Recently a researcher created a test for children to measure how they felt about race. They devised a picture showing five identical children with white on the left, black on the right and three shades progressively darker to the right. Then they tested children by asking them to point in association with terms like smarter, dumber, richer, etc., and were startled to see a significant tendency towards prejudice in kids that seemed politically correct.
I bet a lineup of logos with Apple, Microsoft, HP, Dell and Gateway would yield a strong prejudice against the PC world. Test kids on the words "cool," "easy," "hard," "dumb," "smart," and "expensive," and I bet Apple would soar. My 10-year-old daughter, who was drawing on a Mac at age two asked me the other day, "Dad why are PCs so hard to use?" I was stumped on how to answer that. It seems like after all these years of shamelessly copying the Mac OS, Microsoft would have figured out the magic and replicated it better.
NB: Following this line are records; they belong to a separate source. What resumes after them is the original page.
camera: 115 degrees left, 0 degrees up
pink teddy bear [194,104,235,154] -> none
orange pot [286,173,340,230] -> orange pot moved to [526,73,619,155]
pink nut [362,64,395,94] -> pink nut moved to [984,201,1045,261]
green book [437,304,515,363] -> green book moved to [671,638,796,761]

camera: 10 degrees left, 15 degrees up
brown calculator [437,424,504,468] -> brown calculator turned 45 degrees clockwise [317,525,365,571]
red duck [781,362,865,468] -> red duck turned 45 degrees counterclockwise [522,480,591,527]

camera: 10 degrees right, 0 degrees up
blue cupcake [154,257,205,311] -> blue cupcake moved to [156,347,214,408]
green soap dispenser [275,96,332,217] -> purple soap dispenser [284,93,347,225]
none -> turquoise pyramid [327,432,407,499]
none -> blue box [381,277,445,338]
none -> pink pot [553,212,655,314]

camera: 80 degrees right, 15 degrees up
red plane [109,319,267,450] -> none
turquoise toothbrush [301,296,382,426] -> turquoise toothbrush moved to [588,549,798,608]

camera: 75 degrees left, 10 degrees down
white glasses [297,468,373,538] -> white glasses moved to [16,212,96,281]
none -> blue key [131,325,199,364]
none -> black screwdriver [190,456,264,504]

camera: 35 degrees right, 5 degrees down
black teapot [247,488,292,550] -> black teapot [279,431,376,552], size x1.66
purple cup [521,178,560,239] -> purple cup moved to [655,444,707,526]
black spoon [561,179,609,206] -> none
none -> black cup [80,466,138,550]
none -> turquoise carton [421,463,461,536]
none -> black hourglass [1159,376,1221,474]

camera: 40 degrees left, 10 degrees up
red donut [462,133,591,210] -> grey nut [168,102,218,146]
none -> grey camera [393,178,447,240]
I love to see the confidant PC person wither when I mention the fastest PC that would run Windows Vista is a MacBook Pro. The price thing has also really gone away as well as the notion that there is not enough software for the Mac -- since you can degrade a Mac with Windows it your really want to. To me it is sort of like keeping pigs in the back seat of a new Mercedes, but some people have become fond of their piggish PC.
How much would you want to dump your Mac in favor of a PC? For me. as a dyslexic inventor, the answer is, enough to retire on, as I just can't get the hang of un-Mac computers. Seinfield and other actors who are really Apple folks at heart have had to put a price tag on giving up the Mac in favor of a PC. I doubt anyone is going to pay me US$5,000,000 to switch but that sounds about right.